It’s that time of year when the focus is once again on Diabetes. What an opportunity to raise awareness of Type 1 Diabetes and get the word out that this is not an easy condition to live with, nor for the person who has the condition or for their families.
I am always personally astounded by the complete lack of knowledge by the general public. I do try to educate at every opportunity and I find the confusion between type 1 and type 2 to be the first hurdle. Sometimes, I wish they would change the name of type 1 diabetes to differentiate. Autoimmune Diabetes would be a better name I believe. I always start with:
‘It’s an autoimmune disease, the body destroyed its own cells that produce insulin, it was not caused by lifestyle or diet’.
Then followed by looking into the face of a person who still doesn’t know what that all means. It can be tiring and lonely when you open up to the struggles faced, to be met with disbelief.
If I could get everyone to listen, to really listen, I would say this…
Waking my child up in the middle of the night for the umpteenth time, to save their life with glucose, is exhausting. The fight or flight response being triggered multiple times a day to ensure my loved ones safety, takes its toll. No, it REALLY takes its toll.
Trying to figure out how to adjust insulin to minimise lows, but control the highs is an impossible task, and only can I ever make a good guess based on my learning. Even then, the unpredictable absorption and use of insulin by the body, that is affected by exercise; fast carbs; slow crabs; mood; growth hormones and even the weather, makes it highly likely I got it wrong. And, getting it wrong comes with the penalty of endangering my loved ones life. The responsibility is enormous and I carry this weight each day and night, whilst trying to live a positive happy and productive life. Sometimes I hide it well and other times I look frazzled and lost.

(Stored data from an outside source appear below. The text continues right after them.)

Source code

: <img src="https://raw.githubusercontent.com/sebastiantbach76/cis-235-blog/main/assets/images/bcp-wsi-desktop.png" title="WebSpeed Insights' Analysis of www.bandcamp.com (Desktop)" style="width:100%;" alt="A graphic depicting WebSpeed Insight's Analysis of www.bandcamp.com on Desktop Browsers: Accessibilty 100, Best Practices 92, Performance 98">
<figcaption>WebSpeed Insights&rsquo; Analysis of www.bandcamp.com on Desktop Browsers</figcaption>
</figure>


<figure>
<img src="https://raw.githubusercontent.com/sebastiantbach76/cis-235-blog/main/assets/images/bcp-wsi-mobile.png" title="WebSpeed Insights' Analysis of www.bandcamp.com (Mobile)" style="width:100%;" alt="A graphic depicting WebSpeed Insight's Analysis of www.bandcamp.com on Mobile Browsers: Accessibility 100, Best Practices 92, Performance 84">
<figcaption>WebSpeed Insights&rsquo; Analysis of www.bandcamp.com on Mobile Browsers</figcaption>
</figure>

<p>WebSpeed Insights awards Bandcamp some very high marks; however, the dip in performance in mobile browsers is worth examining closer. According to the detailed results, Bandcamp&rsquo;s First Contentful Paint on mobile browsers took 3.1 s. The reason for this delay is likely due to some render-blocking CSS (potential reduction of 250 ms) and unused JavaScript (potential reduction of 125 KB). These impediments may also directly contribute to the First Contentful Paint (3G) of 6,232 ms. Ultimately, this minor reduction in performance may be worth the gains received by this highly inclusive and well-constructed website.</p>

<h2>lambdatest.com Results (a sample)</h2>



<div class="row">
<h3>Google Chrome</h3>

So, when you ask with genuine kindness, ‘Are they stable yet?’, I want to cry out and shake you and let you know,
‘No, this is it, they will never be ‘stable’, it will be a battle, day and night, until a cure is found. I too am in disbelief that there is not a better, safer treatment in 2023!’.
I also want you to know that type 1 is like having another job that never stops and you cannot take a day off no matter how tired you are. When you lay down to get the sleep you so desperately need, it isn’t allowed, it isn’t possible. You must get up and attend to the blood sugar as the consequences are too great if you do not. You feel this exhaustion in your bones it is so deep and your brain is foggy from the hundreds of extra decisions being made every single day. Shall I wait to give insulin, should I give less insulin as they are more active today. They are under the weather do they need more or less insulin…they are excited or angry, do they need more. It’s hot, I need to reduce the insulin. They want pizza and that means the food is slow release carbs so the insulin must be delayed. The thinking and guesstimating never stops.
The photo below is of a person demonstrating the extra decisions they made due to type 1 in a single day. It is enlightening to see this as these decisions are hidden inside our brains.
Every meal and snack we have to calculate the carbohydrates in the food so we can correctly dose the insulin. Giving too much is easy to do and a simple error in a calculation can result in a serious low blood sugar, or even be fatal. Just think about that. Every meal, every single day for your life!
The image below has been borrowed from another mother of a type 1 diabetic. It really brings home just how little margin for error there is when dosing insulin.
I personally find it anxiety inducing having this level of responsibility each day for my child. I also find that other people simply cannot comprehend the level of caution required when looking after a child who is dosing themselves. People’s ignorance on why I am checking and supervising my child is a conflict for me. I cannot seem to get across the seriousness of allowing a child to be solely in charge. You wouldn’t give a child a packet of painkillers in their school bag but my child has insulin at hand each day.
The overwhelm does not stop here because there is also the ordering of medical supplies, which there are many. If you are fortunate to have an insulin pump , changing the infusion site every three days. Wearing blood glucose monitors that read blood sugar, so you do not have to draw blood from the fingers. Changing these devices every 10 - 14 days without fail. It is work to keep my child healthy and it requires constant attention and effort. You cannot take your eye off the ball because the ball is their life and there is no dropping it, even whilst you sleep!
If that wasn’t enough there are the many hospital, dental and opticial appointments needed to maintain my child’s health. But all of this is nothing compared to the emotional burden it takes on my child and family. It seeps into every crack of my family, affecting relationships and dynamics. Trying to manage the toll it can take on my child’s mental health and their sibling and of course my own. It is a lot more than simply giving insulin.
The 14th of November is World Diabetes Day, and I will celebrate the discovery of insulin and feel the magnitude of this discovery, knowing full well it saved my child’s life. However, I also look to the future for the next chapter, the next breakthrough that we so desperately need to take away the burden of living with type 1. I really do believe a functional cure is on the horizon and I dream of the day that my child is free from all of this. I pin my hopes on the fantastic work that JDRF do in raising awareness and bringing together people to collaborate, so the elusive cure is finally found. We wait patiently until that day arrives.